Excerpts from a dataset
Segment Open

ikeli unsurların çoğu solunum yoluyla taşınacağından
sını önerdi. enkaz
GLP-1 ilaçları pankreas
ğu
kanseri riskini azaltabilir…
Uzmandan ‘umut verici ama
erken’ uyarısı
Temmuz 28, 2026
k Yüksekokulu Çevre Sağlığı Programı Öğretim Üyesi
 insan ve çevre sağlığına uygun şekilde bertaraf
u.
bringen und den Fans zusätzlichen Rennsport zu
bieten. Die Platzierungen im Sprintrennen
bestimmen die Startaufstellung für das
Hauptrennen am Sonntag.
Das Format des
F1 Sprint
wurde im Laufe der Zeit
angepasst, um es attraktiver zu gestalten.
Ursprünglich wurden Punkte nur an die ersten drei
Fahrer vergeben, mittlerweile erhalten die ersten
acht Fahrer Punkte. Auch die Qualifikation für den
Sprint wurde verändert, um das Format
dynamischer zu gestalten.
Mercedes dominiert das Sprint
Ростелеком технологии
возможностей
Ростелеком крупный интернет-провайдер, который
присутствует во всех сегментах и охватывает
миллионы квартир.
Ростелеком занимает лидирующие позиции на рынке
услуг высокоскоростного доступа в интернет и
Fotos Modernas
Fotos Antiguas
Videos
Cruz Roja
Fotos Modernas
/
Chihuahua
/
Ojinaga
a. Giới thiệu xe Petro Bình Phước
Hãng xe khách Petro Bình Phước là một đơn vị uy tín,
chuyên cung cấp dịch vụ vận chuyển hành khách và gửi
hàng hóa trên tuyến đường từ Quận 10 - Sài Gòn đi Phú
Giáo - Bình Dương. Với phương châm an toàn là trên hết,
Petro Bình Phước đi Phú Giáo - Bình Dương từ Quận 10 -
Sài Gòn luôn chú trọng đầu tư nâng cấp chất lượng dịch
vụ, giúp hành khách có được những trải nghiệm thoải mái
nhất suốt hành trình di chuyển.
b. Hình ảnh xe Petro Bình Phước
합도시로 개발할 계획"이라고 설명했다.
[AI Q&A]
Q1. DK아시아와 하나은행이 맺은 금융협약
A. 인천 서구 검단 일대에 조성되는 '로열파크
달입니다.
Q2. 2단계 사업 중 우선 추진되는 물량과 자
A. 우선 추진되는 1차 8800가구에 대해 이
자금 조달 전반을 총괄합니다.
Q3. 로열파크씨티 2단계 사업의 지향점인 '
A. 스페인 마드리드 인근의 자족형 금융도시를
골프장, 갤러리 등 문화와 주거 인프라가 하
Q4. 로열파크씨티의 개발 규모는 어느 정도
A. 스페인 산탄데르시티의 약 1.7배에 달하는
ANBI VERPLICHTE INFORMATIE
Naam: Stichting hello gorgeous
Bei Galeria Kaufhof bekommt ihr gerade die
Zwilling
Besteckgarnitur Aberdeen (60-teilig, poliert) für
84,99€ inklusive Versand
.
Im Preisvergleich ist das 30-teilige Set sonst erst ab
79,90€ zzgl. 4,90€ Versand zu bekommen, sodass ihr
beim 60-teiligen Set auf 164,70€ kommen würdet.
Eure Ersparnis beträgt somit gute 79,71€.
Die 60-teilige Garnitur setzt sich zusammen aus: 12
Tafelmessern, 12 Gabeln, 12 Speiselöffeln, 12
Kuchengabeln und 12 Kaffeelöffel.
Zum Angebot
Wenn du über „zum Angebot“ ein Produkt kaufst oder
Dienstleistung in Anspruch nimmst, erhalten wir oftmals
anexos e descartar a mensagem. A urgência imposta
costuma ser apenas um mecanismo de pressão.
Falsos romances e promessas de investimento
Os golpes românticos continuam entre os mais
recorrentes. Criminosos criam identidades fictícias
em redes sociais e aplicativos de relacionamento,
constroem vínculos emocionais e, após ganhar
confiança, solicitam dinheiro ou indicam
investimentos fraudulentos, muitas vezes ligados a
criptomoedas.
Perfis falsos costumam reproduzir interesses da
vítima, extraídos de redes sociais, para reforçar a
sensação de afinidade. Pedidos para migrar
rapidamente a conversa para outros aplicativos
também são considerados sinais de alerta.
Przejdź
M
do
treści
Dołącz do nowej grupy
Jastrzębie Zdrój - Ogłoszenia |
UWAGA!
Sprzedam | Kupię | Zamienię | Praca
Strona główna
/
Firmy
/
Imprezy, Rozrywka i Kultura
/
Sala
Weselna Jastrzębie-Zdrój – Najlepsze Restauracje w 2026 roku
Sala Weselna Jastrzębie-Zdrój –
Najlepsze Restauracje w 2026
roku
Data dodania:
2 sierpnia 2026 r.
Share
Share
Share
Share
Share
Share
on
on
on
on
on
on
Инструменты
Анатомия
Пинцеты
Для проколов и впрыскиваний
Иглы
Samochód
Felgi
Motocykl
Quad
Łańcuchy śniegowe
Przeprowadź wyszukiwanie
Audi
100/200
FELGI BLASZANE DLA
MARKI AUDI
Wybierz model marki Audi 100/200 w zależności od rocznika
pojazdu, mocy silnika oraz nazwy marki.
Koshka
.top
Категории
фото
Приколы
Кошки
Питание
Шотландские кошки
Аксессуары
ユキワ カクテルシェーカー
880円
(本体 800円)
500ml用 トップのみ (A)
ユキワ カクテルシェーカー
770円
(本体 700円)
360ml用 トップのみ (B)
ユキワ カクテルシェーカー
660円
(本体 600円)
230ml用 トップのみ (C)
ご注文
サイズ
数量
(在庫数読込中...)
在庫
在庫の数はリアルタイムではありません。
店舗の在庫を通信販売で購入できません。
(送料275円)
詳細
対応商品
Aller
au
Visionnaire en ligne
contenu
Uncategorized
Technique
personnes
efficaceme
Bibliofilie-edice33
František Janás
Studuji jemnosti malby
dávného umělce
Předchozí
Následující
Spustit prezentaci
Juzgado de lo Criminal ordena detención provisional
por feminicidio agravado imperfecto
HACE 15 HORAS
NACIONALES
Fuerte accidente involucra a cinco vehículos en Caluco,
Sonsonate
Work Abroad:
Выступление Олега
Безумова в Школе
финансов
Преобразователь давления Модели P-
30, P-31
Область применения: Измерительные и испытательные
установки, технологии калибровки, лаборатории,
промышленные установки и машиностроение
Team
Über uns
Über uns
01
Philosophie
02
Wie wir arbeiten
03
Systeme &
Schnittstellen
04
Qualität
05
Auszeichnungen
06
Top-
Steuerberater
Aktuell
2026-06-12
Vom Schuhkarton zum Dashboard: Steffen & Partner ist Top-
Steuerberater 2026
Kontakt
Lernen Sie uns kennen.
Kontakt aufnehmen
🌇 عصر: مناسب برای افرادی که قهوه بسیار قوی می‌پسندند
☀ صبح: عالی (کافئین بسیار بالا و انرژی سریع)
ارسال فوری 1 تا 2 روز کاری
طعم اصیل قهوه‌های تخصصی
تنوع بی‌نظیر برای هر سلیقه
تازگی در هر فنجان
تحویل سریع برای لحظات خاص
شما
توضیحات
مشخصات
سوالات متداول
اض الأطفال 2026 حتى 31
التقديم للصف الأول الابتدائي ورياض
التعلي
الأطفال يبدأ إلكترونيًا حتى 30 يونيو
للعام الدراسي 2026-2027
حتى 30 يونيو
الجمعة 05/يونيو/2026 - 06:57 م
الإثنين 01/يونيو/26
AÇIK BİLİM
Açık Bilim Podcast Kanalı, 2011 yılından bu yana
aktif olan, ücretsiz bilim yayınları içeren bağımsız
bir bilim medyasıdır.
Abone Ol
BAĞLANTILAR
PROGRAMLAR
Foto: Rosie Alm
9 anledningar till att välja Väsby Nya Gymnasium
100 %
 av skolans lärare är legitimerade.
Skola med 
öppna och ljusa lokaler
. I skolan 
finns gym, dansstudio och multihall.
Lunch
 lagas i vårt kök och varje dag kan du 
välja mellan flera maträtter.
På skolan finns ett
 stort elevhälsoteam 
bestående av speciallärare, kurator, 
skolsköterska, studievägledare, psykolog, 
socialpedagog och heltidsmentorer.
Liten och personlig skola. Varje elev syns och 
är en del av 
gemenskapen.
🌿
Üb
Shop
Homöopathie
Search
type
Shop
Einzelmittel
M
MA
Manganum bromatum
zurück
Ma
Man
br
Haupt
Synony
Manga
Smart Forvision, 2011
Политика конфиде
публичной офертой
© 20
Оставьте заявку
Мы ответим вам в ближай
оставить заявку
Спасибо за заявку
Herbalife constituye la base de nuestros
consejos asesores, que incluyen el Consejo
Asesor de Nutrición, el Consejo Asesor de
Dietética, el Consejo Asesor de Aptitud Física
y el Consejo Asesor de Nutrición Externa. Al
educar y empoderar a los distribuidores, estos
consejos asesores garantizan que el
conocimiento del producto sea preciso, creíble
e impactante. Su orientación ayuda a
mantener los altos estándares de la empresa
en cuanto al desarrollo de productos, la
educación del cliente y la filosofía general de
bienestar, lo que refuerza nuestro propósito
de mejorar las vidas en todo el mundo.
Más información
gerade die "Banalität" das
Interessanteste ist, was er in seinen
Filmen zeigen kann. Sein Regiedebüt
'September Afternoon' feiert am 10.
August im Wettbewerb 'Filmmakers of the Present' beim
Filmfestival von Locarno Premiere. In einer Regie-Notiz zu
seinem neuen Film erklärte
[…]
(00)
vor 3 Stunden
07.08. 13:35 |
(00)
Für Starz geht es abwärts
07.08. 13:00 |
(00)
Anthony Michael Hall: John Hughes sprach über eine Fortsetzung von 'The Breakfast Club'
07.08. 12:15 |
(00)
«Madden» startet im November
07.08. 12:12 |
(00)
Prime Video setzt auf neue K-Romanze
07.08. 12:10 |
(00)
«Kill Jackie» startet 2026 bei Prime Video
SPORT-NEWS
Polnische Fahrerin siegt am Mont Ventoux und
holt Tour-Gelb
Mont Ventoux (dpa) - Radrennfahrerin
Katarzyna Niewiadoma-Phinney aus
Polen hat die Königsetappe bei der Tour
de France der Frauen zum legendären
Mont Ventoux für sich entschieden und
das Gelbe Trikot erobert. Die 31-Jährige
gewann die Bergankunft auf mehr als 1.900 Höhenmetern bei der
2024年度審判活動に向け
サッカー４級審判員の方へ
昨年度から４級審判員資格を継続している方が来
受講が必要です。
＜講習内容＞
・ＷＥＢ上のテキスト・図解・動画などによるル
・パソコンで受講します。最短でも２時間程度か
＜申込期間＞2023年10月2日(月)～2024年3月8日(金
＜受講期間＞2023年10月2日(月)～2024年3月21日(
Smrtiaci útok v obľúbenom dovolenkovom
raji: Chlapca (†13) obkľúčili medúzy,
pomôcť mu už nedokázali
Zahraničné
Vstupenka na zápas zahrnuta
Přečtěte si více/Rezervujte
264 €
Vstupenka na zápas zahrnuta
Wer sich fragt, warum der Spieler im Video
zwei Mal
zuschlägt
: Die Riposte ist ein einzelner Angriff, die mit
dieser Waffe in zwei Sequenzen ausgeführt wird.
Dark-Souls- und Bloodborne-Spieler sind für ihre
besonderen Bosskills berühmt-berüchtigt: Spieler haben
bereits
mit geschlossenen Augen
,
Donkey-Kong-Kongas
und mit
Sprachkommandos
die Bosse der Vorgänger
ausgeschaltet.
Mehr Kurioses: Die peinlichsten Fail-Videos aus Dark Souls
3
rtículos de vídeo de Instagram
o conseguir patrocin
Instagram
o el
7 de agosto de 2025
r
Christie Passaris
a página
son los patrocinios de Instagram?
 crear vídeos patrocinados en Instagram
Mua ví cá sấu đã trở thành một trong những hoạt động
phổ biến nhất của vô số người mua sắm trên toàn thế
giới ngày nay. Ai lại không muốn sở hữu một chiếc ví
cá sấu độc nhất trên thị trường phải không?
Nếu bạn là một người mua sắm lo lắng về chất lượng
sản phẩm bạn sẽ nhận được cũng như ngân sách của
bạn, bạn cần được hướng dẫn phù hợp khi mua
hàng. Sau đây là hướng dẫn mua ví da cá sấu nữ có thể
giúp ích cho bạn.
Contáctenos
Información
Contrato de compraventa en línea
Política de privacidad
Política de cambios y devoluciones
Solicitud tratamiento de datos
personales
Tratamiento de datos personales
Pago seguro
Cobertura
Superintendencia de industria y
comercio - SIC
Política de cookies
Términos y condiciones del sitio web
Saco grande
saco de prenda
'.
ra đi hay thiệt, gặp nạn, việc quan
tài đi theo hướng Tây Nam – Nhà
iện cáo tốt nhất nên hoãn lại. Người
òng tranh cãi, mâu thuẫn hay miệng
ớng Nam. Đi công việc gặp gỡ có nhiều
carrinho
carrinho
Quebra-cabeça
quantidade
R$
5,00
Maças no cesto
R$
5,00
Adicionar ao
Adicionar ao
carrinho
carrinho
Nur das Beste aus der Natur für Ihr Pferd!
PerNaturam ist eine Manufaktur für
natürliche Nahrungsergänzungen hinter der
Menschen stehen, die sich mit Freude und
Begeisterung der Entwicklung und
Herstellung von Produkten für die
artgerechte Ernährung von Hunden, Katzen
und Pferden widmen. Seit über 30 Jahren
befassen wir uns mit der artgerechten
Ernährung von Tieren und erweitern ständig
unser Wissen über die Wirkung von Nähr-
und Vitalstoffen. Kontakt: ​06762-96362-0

Segment Closed

» What you should do: Up to and including the line with "acht Fahrer Punkte.", write out the records above exactly, starting from their first line.

» Answer to this exercise:
ikeli unsurların çoğu solunum yoluyla taşınacağından
sını önerdi. enkaz
GLP-1 ilaçları pankreas
ğu
kanseri riskini azaltabilir…
Uzmandan ‘umut verici ama
erken’ uyarısı
Temmuz 28, 2026
k Yüksekokulu Çevre Sağlığı Programı Öğretim Üyesi
 insan ve çevre sağlığına uygun şekilde bertaraf
u.
bringen und den Fans zusätzlichen Rennsport zu
bieten. Die Platzierungen im Sprintrennen
bestimmen die Startaufstellung für das
Hauptrennen am Sonntag.
Das Format des
F1 Sprint
wurde im Laufe der Zeit
angepasst, um es attraktiver zu gestalten.
Ursprünglich wurden Punkte nur an die ersten drei
Fahrer vergeben, mittlerweile erhalten die ersten
acht Fahrer Punkte. Auch die Qualifikation für den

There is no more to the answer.